Australian Federal Police are struggling to regain control of the ongoing situation on Christmas Island, as detainees continue their week of protests by burning down accommodation tents and throwing rocks.
Australian Federal Police are struggling to regain control of the ongoing situation on Christmas Island, as detainees continued their week of protests by burning down accommodation tents, vandalising property and throwing rocks.
Bean bag bullets and tear gas were used for the third time this week, after detainees broke through the North West Point detention centre perimeter fence and started advancing on a AFP line set up to block further breakouts. Armed with several improvised weapons, including rocks, and using accelerants such as aerosol cans, the protesters torched seven marquees used for accommodation and recreation.
There were reports this morning of Molotov cocktails being used, but these were not confirmed by the AFP. Several office dongas used to interview detainees were also burnt down in the melee. The AFP has bolstered its numbers to more than 110 on the island as a response to ongoing protests, which the Department of Immigration and Citizenship (DIAC) have described as "violent" and "challenging".
Two people were transferred to the Christmas Island medical centre with minor injuries after the skirmish settled at about midnight, island time. Hundreds of detainees and staff were evacuated after the fire spread throughout the grounds, while some Serco staff were treated for the effects of tear gas and smoke inhalation.
About 250 detainees were involved in last night's protest, which marked the sixth day of demonstrations. The protests began peacefully last Friday before descending into a breakouts and violent skirmishes on Sunday. AFP members stationed on the island used tear gas and less lethal munitions (bean bag bullets) on that occasion to quell the protests, but the demonstrations have continued.
The protesting asylums seekers are believed to be angry with the amount of time taken to process their applications. In a Senate estimates hearing last month
, DIAC revealed that 900 people who have been accepted as genuine refugees were still waiting in detention centres because ASIO has not completed their security checks -- a number that has grown from 330 last October. Most of these people are being held on Christmas Island.

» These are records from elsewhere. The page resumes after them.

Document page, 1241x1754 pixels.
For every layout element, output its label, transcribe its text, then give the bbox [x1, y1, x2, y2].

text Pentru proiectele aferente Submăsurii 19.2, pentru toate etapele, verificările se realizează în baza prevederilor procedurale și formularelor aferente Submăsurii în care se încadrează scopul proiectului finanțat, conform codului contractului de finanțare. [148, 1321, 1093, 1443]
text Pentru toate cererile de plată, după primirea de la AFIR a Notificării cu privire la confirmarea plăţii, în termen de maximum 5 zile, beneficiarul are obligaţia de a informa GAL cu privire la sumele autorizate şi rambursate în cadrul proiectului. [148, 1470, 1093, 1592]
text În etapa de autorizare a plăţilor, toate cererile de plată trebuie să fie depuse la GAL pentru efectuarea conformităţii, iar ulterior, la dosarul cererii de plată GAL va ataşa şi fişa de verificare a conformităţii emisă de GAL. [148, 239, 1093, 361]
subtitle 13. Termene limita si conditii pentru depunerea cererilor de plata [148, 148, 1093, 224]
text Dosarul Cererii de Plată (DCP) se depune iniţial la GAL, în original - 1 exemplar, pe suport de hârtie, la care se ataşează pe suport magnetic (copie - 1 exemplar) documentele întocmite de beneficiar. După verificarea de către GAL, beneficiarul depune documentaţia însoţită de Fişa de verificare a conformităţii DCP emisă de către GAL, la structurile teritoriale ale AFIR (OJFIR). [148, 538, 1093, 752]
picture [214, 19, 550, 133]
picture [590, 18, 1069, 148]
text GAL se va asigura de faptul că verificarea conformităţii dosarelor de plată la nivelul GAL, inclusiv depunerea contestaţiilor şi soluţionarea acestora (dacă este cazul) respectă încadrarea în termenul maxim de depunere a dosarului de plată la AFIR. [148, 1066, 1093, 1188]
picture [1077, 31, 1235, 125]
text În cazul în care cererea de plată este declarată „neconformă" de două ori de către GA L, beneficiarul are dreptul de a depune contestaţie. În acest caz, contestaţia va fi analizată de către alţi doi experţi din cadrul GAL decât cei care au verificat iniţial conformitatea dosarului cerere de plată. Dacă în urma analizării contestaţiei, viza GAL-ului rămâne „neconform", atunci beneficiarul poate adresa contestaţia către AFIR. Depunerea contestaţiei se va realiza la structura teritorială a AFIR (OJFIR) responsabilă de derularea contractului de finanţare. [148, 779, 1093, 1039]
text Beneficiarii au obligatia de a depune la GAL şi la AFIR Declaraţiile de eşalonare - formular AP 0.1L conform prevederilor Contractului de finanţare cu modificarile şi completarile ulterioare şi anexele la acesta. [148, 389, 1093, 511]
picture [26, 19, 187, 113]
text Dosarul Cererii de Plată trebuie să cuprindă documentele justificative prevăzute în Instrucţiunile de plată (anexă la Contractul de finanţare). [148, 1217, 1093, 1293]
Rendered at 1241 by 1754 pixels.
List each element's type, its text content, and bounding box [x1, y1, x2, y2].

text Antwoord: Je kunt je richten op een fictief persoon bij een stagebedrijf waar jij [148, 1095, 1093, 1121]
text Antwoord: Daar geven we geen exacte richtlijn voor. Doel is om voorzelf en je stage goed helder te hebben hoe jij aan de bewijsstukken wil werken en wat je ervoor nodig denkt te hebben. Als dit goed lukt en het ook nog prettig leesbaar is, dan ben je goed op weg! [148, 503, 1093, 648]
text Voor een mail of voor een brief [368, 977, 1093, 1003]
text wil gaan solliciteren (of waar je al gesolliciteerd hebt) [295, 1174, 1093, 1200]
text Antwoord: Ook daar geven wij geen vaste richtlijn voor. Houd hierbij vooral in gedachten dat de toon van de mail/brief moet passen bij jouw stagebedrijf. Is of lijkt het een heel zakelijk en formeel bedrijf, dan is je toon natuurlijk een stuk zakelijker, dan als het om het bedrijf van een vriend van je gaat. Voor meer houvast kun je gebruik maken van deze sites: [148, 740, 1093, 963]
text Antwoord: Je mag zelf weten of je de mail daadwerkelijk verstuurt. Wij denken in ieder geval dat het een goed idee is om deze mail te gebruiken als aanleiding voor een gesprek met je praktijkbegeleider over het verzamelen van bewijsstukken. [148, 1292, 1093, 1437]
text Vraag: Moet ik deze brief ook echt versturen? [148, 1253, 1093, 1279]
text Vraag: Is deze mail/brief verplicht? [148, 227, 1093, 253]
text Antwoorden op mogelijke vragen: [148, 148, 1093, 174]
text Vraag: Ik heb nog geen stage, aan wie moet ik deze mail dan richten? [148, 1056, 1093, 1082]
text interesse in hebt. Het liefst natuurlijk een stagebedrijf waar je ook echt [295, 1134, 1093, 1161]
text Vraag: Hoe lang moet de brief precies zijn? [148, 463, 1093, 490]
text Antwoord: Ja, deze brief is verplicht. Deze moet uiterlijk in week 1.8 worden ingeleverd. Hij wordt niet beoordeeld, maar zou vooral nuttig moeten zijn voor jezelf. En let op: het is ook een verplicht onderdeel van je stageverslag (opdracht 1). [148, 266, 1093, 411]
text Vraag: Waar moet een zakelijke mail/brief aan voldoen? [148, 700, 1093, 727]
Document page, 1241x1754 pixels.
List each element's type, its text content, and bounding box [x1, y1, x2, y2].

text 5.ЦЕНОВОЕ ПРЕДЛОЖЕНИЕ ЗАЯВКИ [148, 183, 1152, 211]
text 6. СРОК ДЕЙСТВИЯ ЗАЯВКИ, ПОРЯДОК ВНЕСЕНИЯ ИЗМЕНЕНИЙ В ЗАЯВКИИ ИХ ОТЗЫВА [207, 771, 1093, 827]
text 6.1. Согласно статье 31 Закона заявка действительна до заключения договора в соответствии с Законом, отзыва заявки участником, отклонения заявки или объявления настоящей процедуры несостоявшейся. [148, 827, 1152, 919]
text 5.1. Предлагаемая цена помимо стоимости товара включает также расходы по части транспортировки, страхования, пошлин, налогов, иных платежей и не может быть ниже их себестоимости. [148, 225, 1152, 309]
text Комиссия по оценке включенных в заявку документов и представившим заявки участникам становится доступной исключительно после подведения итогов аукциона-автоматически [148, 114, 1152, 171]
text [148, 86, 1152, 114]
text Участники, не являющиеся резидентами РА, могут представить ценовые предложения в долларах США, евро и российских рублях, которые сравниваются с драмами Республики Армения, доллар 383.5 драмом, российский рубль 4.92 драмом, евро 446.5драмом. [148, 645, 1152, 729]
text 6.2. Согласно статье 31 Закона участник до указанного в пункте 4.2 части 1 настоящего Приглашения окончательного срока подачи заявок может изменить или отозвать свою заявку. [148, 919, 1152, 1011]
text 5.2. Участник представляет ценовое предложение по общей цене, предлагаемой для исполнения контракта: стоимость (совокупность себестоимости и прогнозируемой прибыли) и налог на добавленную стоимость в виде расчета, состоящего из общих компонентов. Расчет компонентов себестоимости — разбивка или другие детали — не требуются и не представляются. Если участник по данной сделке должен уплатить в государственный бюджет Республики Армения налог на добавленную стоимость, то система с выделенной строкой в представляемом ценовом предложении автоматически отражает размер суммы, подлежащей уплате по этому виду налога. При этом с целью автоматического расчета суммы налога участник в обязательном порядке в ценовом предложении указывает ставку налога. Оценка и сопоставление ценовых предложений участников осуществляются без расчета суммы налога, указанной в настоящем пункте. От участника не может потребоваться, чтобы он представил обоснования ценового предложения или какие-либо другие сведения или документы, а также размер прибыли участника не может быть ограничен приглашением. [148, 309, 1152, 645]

DIAC national communications manager Sandi Logan told ABC Radio this morning the protests were a "challenging" situation and the response currently under the leadership of the AFP. Drastic steps -- including the use of force -- had to be taken to regain control of the centre, he said.
"The AFP went to great lengths to seek to calm a group of around 250 or so protests," he said. "It would seem [the protesters] were quite intent on causing the maximum disruption and causing the maximum level of violence and property damage that they could inflict on the centre."
Logan also said that a head count had been held to confirm DIAC suspicions of detainee abscondments. Property damage would be assessed this morning, he said, including the damage to the perimeter fence, which led to the detainees' escape.
It is unclear how the damaged buildings will affect the accommodation situation on the island. There are about 1800 detainees being held in North West Point. According to Serco's contract with DIAC, North West Point has an operational capacity of 400 and a surge capacity of 800. There are currently 2398 detainees on Christmas Island.
Residents on Christmas Island are also believed to be upset with the ongoing situation on Christmas Island. Residents held a community meeting yesterday to express concerns over the response to the protests. In December last year, a boat wreck claimed the lives of at least 50 asylum seekers when it smashed into the rocks at Christmas Island. Many local residents made efforts to try and save the victims.
Logan says the government had to work to win back the trust and confidence of the locals.
"There were some pointed and probing questions from the community," he told ABC Radio. "We've got to work to earn back the trust of the community. They've been through a tough time, [but] I don't believe that they have to fear for their safety."
On Wednesday, a group of asylum seekers in Northern Immigration Detention Centre held a demonstration on the rooftop of one of their buildings. In a separate protest yesterday, about 100 detainees at the Curtin detention centre near Derby gathered to protest against their treatment.
In August last year, 80 asylum seekers staged a breakout at Northern Immigration Detention Centre. At Villawood in Sydney last September, a group of detainees held a protest on a roof.
A boat carrying 145 suspected asylum seekers arrived yesterday off Australia's north-west coast and has been taken to Christmas Island for processing. DIAC has also confirmed that a 20-year-old Afghan asylum seeker has been found dead at Scherger Immigration Detention Centre in Weipa, Queensland.